Right at the menu screen, before you’ve even selected a character, you'll be pummeled with choices. Offline, there is the Arcade Mode and Ghost Mode (both of which grant you the opportunity to raise your character's ranking), Versus Battle, Team Battle (which allows up to eight characters per side), Time Attack, and Survival Mode, which throws enemy after enemy at you until you're finally taken down. There's also an incredibly customizable Practice Mode that allows you to test out the hundreds of moves each character has, and fully adjust the A.I. of the enemy to hone your defense and counter against any oncoming attack.
The online modes are more streamlined, with Ranked and Friendly matches, a Leaderboard, and the Tekken Chanel that allows you view replays of other players’ battles. I was pleasantly surprised to see the Wii U Edition maintain the same online setup as the versions recently released on the PS3 and Xbox 360. The community was pretty sparse at the time of this review, but I did manage to get myself creamed a couple of times. As expected, the one match with a strong connection ran lag free, while the one with a poor connection basically left the victory to chance, as both sides experienced some choppiness.
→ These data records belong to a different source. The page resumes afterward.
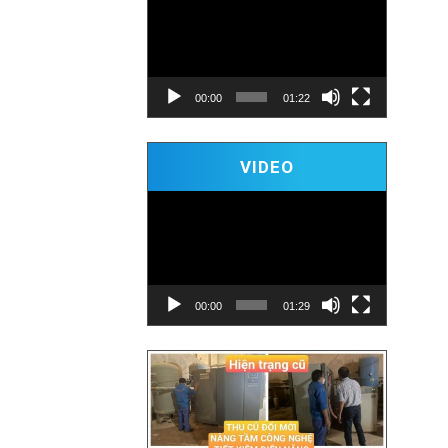
00:00
01:22
Video
VIDEO
Player
00:00
01:29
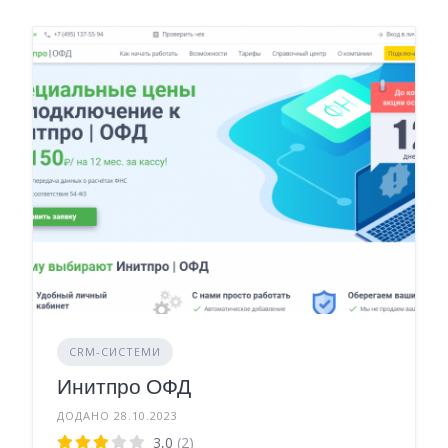
CRM-СИСТЕМИ
Инитпро ОФД
ДОДАНО 28.10.2023
3,0
(2)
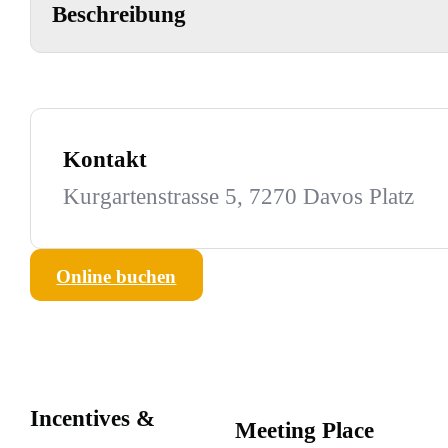
Beschreibung
Kontakt
Kurgartenstrasse 5, 7270 Davos Platz
Online buchen
Incentives &
Meeting Place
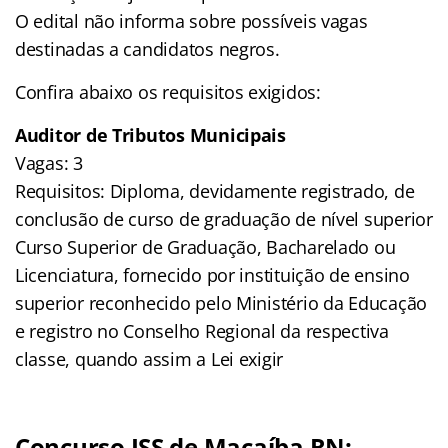
O edital não informa sobre possíveis vagas
destinadas a candidatos negros.
Confira abaixo os requisitos exigidos:
Auditor de Tributos Municipais
Vagas: 3
Requisitos: Diploma, devidamente registrado, de
conclusão de curso de graduação de nível superior
Curso Superior de Graduação, Bacharelado ou
Licenciatura, fornecido por instituição de ensino
superior reconhecido pelo Ministério da Educação
e registro no Conselho Regional da respectiva
classe, quando assim a Lei exigir
Concurso ISS de Macaíba RN:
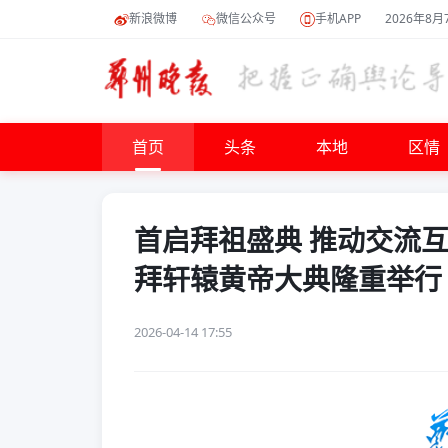
新浪微博
微信公众号
手机APP
2026年8月
首页
头条
本地
区情
首启拜祖盛典 推动交流
拜轩辕黄帝大典隆重举行
2026-04-14 17:55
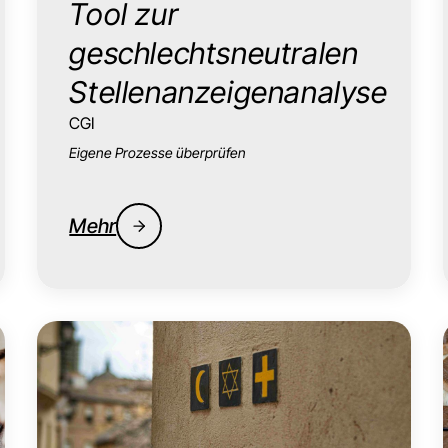
Tool zur
geschlechtsneutralen
Stellenanzeigenanalyse
CGI
Eigene Prozesse überprüfen
Mehr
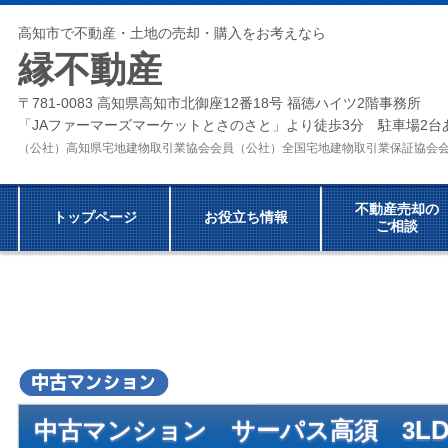
高知市で不動産・土地の売却・購入をお考えなら
縁不動産
〒781-0083 高知県高知市北御座12番18号 福徳ハイツ2階事務所
「JAファーマーズマーケットとさのさと」より徒歩3分 駐車場2台
（公社）高知県宅地建物取引業協会会員（公社）全国宅地建物取引業保証協
不動産売却の
トップページ
お役立ち情報
ご相談
L
中古マンション
サーパス高須 3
The first Wii U-exclusive mode is called Mushroom Battle. It takes a standard 1-vs-1 and throws various mushroom power-ups from the Mario franchise, and sometimes you’ll see the occasional Power Star for a bout of invincibility. There are six stages to choose from, and each approaches the mushroom distribution differently. For instance, one stage is filled with Poison Mushrooms, and only rarely spits forth a Super or Mega Mushroom. As you can probably guess, Super Mushrooms make your character bigger (with increased attack power), while Poison Mushrooms shrink you down. It is humorous to see a miniscule Kazuya confronted by the calves of Lili because the rest of her body is beyond the limits of the television screen. All this comes with the Mario theme songs playing in the background and authentic power-up sound effect. Still, this Mode is a novelty at best.
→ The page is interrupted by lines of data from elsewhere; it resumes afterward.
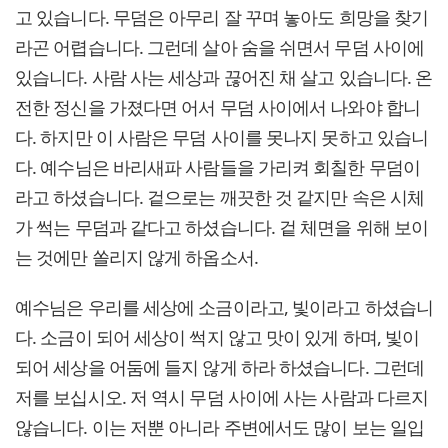
고 있습니다. 무덤은 아무리 잘 꾸며 놓아도 희망을 찾기
라곤 어렵습니다. 그런데 살아 숨을 쉬면서 무덤 사이에
있습니다. 사람 사는 세상과 끊어진 채 살고 있습니다. 온
전한 정신을 가졌다면 어서 무덤 사이에서 나와야 합니
다. 하지만 이 사람은 무덤 사이를 못나지 못하고 있습니
다. 예수님은 바리새파 사람들을 가리켜 회칠한 무덤이
라고 하셨습니다. 겉으로는 깨끗한 것 같지만 속은 시체
가 썩는 무덤과 같다고 하셨습니다. 겉 체면을 위해 보이
는 것에만 쏠리지 않게 하옵소서.
예수님은 우리를 세상에 소금이라고, 빛이라고 하셨습니
다. 소금이 되어 세상이 썩지 않고 맛이 있게 하며, 빛이
되어 세상을 어둠에 들지 않게 하라 하셨습니다. 그런데
저를 보십시오. 저 역시 무덤 사이에 사는 사람과 다르지
않습니다. 이는 저뿐 아니라 주변에서도 많이 보는 일입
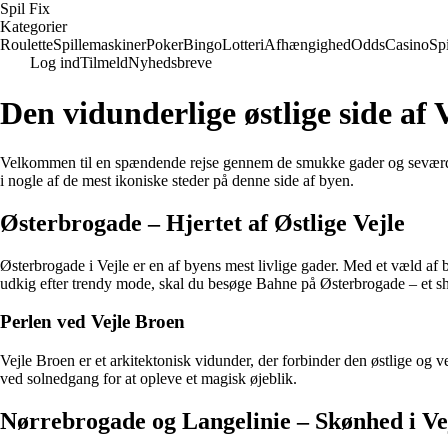
Spil Fix
Kategorier
Roulette
Spillemaskiner
Poker
Bingo
Lotteri
Afhængighed
Odds
Casino
Spi
Log ind
Tilmeld
Nyhedsbreve
Den vidunderlige østlige side af 
Velkommen til en spændende rejse gennem de smukke gader og seværdighed
i nogle af de mest ikoniske steder på denne side af byen.
Østerbrogade – Hjertet af Østlige Vejle
Østerbrogade i Vejle er en af byens mest livlige gader. Med et væld af b
udkig efter trendy mode, skal du besøge Bahne på Østerbrogade – e
Perlen ved Vejle Broen
Vejle Broen er et arkitektonisk vidunder, der forbinder den østlige og 
ved solnedgang for at opleve et magisk øjeblik.
Nørrebrogade og Langelinie – Skønhed i Ve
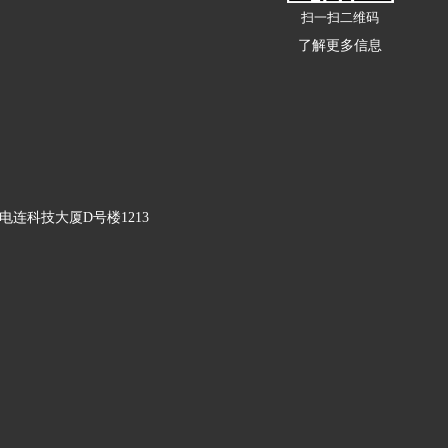
扫一扫二维码
了解更多信息
连科技大厦D号楼1213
Tekken Ball is not related to Nintendo; rather, it's the return of a minigame from Tekken 3. With three difficulty levels (Normal, Hard, and Devil), you attack an oversized beach ball to launch it at your enemy. The power of your attack move will dictate how much damage a successful ball strike will inflict. It's still a minor diversion, but at least Tekken Ball feels like a true variation of the standard Tekken combat.
Tekken Supporters allows you to be generous with the cash you've earned from combat and offer it to any character in hopes of receiving an item in return. It's an extra way to unlock all the crazy costumes and accessories to personalize each and every character.
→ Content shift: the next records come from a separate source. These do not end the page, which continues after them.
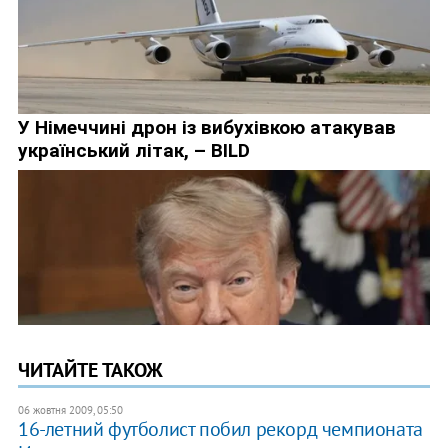
ЧИТАЙТЕ ТАКОЖ
06 жовтня 2009, 05:50
16-летний футболист побил рекорд чемпионата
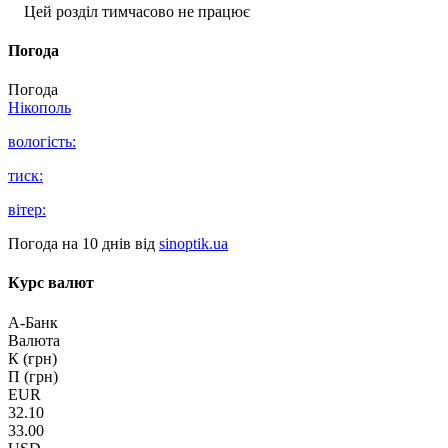
Цей розділ тимчасово не працює
Погода
Погода
Нікополь
вологість:
тиск:
вітер:
Погода на 10 днів від
sinoptik.ua
Курс валют
А-Банк
Валюта
К (грн)
П (грн)
EUR
32.10
33.00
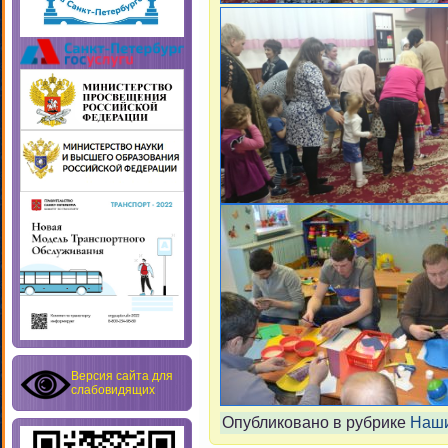
Версия сайта для
слабовидящих
Опубликовано в рубрике
Наши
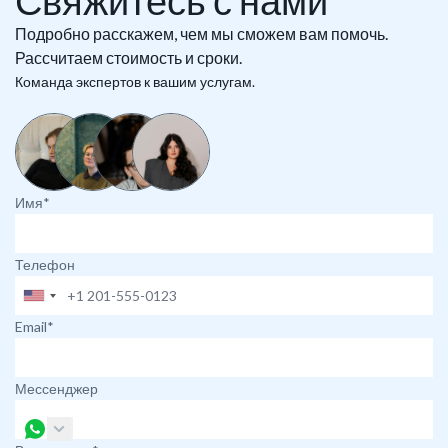
Свяжитесь с нами
Подробно расскажем, чем мы сможем вам помочь.
Рассчитаем стоимость и сроки.
Команда экспертов к вашим услугам.
Имя*
Телефон
Email*
Мессенджер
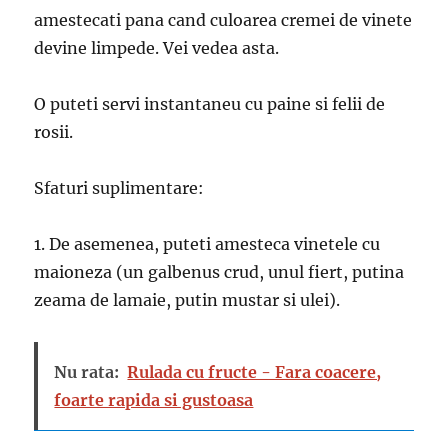
amestecati pana cand culoarea cremei de vinete
devine limpede. Vei vedea asta.
O puteti servi instantaneu cu paine si felii de
rosii.
Sfaturi suplimentare:
1. De asemenea, puteti amesteca vinetele cu
maioneza (un galbenus crud, unul fiert, putina
zeama de lamaie, putin mustar si ulei).
Nu rata:
Rulada cu fructe - Fara coacere,
foarte rapida si gustoasa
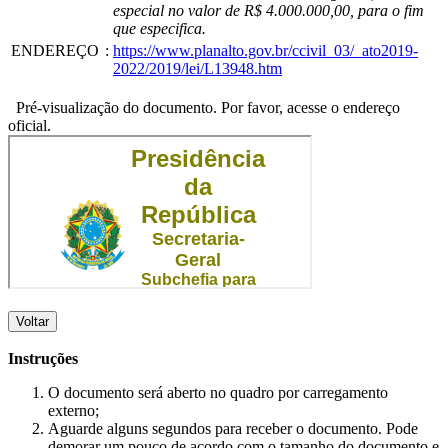
especial no valor de R$ 4.000.000,00, para o fim
que especifica.
ENDEREÇO
:
https://www.planalto.gov.br/ccivil_03/_ato2019-
2022/2019/lei/L13948.htm
Pré-visualização do documento. Por favor, acesse o endereço
oficial.
Voltar
Instruções
O documento será aberto no quadro por carregamento
externo;
Aguarde alguns segundos para receber o documento. Pode
demorar um pouco de acordo com o tamanho do documento e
The Wii U takes costume customization to another level with the Paint feature, allowing your artistic talents to be presented to the world by allowing you to draw on specific clothing use the GamePad. You also have access to costumes from the Mario and Zelda series, but they just seem a little too out of place in the Tekken universe. Let's just say I found myself shaking my head at them more than laughing.
Outside of doodling, the GamePad allows you to input four special moves that can be performed in combat simply by touching the screen. It makes stringing together difficult combinations slightly easier, but it ultimately feels like a tacked-on feature.